Texte.
________
Opinion
Être Musulmans à
l'ère de la mondialisation
Tariq
Ramadan
Tariq
Ramadan
Lundi 6 août 2012
Que l’on vive dans une société
majoritairement musulmane ou en tant que
minorité religieuse, en Orient ou en
Occident, être musulmans est devenu
synonyme de questionnements, de
problèmes, de tensions, de méfiance,
voire de conflits et de guerres. Le
phénomène est désormais global et sa
normalisation a des conséquences sur les
perceptions, les relations, les discours
et les politiques qui se déterminent au
niveau local, régional, national et
international. Il n’est pas une semaine
qui passe sans que, à un endroit du
monde, la « question de l’islam » soit
abordée au travers d’une controverse
locale, d’un conflit régional, d’un
débat national soit encore à travers les
courants extrémistes violents, ou les
littéralistes, ou encore les islamistes
qui accèdent au pouvoir en Tunisie, au
Maroc, en Égypte (et ce des années après
avoir gagné les élections en Palestine).
________
Entrées de données enregistrées:

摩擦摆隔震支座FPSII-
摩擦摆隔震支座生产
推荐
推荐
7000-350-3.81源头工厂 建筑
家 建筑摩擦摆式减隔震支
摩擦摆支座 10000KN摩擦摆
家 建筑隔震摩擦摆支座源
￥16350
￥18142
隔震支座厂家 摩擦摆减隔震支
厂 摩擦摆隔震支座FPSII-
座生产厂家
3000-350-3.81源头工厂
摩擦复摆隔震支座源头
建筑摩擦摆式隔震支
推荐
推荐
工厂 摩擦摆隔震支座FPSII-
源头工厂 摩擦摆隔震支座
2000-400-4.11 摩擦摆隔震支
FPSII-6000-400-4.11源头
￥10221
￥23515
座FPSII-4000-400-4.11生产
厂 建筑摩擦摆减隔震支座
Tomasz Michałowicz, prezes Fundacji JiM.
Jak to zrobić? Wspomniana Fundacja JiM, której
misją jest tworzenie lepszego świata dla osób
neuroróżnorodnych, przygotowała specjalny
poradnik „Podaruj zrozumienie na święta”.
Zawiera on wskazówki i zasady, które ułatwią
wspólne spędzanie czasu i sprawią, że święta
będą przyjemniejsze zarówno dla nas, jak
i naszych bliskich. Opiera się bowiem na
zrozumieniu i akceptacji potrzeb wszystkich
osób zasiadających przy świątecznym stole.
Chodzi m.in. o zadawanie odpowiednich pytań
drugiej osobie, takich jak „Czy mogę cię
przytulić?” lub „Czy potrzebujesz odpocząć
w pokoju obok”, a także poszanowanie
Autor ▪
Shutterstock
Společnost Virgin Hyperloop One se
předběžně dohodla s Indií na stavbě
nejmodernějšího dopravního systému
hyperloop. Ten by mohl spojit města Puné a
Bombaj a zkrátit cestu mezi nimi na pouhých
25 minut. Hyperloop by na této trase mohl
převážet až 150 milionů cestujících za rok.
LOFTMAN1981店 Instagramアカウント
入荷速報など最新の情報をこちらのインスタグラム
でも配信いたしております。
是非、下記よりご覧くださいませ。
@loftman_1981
________
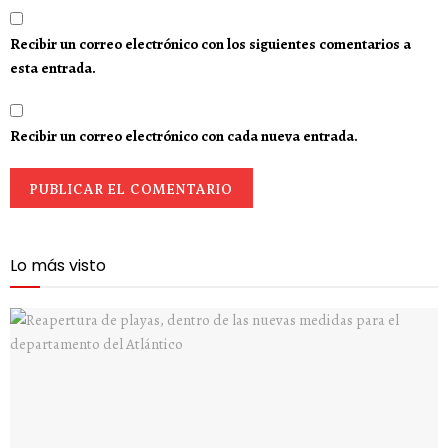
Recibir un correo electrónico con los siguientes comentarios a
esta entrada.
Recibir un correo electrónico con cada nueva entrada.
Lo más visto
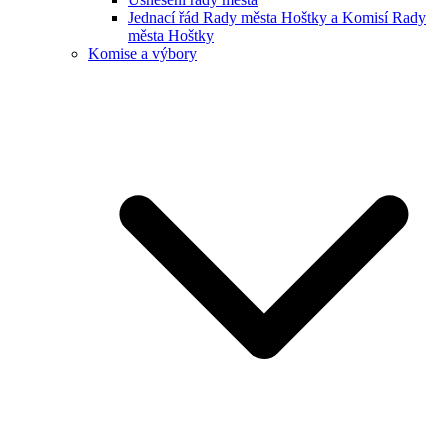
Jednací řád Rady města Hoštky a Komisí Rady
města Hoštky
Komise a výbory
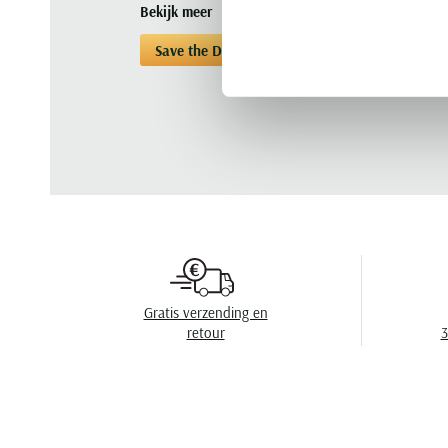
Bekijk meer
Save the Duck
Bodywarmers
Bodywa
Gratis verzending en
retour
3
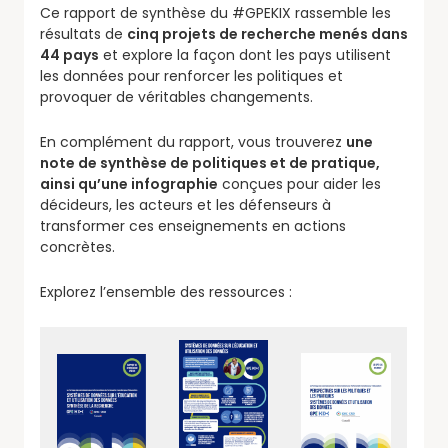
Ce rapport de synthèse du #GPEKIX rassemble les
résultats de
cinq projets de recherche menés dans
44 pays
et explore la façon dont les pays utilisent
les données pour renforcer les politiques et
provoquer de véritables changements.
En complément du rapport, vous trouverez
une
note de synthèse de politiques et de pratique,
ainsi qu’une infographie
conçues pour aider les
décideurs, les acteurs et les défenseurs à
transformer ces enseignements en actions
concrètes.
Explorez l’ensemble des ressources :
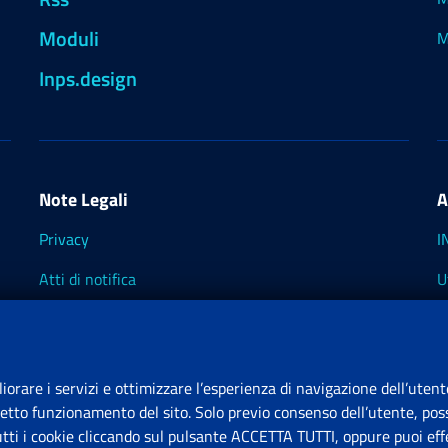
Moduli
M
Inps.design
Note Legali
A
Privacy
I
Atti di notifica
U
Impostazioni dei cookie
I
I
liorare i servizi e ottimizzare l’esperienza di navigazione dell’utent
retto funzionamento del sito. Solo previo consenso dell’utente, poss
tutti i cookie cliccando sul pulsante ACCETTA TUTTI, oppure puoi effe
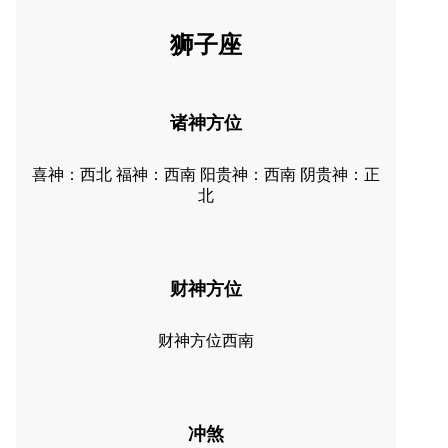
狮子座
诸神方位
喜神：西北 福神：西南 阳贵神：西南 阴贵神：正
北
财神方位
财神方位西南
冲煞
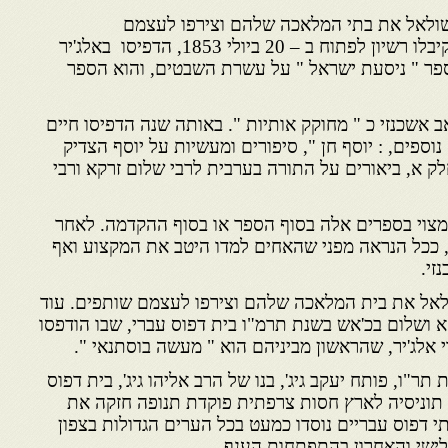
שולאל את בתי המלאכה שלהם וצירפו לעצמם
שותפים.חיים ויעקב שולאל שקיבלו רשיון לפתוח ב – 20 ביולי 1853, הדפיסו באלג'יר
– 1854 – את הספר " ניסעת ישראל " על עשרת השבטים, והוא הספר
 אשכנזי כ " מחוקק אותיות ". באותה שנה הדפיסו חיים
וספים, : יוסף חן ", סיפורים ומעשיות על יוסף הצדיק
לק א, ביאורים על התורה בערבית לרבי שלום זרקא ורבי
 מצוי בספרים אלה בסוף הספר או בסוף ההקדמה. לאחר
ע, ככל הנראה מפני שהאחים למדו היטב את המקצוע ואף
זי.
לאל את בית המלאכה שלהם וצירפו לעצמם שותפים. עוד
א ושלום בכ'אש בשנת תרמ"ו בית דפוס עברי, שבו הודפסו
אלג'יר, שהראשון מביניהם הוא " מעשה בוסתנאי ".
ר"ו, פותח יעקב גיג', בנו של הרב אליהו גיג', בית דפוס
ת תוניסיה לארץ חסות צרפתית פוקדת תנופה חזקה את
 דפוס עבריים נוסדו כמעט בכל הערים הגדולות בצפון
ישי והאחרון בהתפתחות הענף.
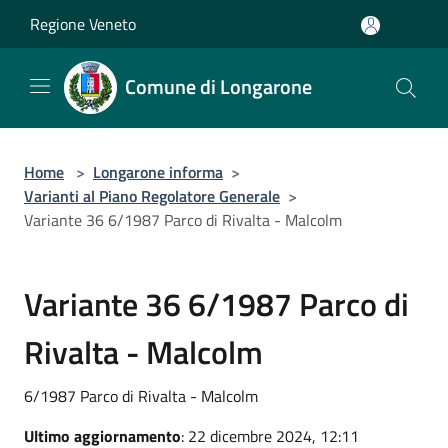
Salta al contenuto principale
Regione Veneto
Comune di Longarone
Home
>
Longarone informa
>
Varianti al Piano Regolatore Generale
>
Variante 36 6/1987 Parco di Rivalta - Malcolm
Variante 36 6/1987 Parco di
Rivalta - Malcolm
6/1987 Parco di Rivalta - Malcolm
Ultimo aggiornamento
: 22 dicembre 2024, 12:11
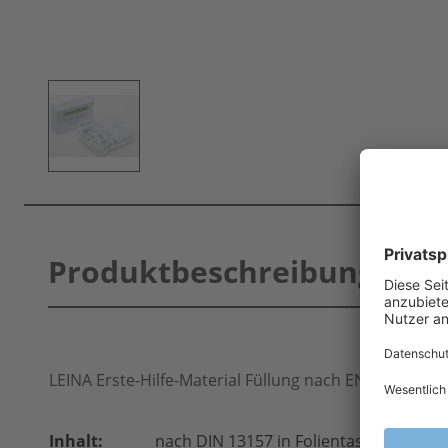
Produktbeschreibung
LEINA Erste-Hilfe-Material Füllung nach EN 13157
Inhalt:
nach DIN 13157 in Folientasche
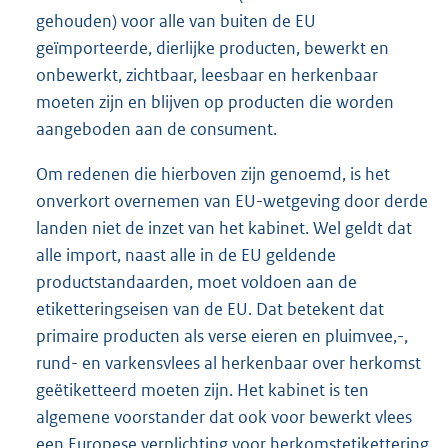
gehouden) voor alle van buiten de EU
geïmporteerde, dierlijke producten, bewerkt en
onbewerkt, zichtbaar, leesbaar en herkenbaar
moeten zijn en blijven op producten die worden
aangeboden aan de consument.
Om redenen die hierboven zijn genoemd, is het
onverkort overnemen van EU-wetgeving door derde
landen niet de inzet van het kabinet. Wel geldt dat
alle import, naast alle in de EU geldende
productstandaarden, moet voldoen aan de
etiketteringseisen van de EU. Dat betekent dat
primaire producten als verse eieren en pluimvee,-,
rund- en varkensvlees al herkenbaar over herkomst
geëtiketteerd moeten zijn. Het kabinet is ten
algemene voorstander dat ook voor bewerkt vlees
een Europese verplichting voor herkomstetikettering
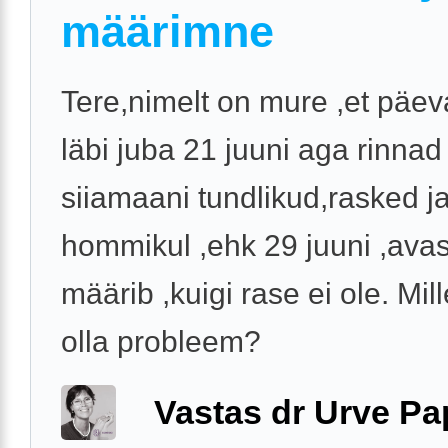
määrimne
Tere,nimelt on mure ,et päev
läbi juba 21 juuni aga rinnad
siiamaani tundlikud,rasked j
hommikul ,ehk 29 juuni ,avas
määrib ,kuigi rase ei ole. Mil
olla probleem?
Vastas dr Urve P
________
Consigne.
Dites si chacune de ces affirmations est conforme au texte, par oui ou par non, en citant exactement les mots du texte qui tranchent. (a) Les difficultés liées au fait d'être musulman ne touchent que l'Occident. (b) La « question de l'islam » revient presque chaque semaine quelque part dans le monde. (c) Les islamistes ont gagné les élections en Palestine après être arrivés au pouvoir en Égypte.

Réponse ci-dessous.
(a) Non : « Le phénomène est désormais global ».
(b) Oui : « Il n’est pas une semaine qui passe sans que, à un endroit du monde, la « question de l’islam » soit abordée ».
(c) Non : « (et ce des années après avoir gagné les élections en Palestine) ».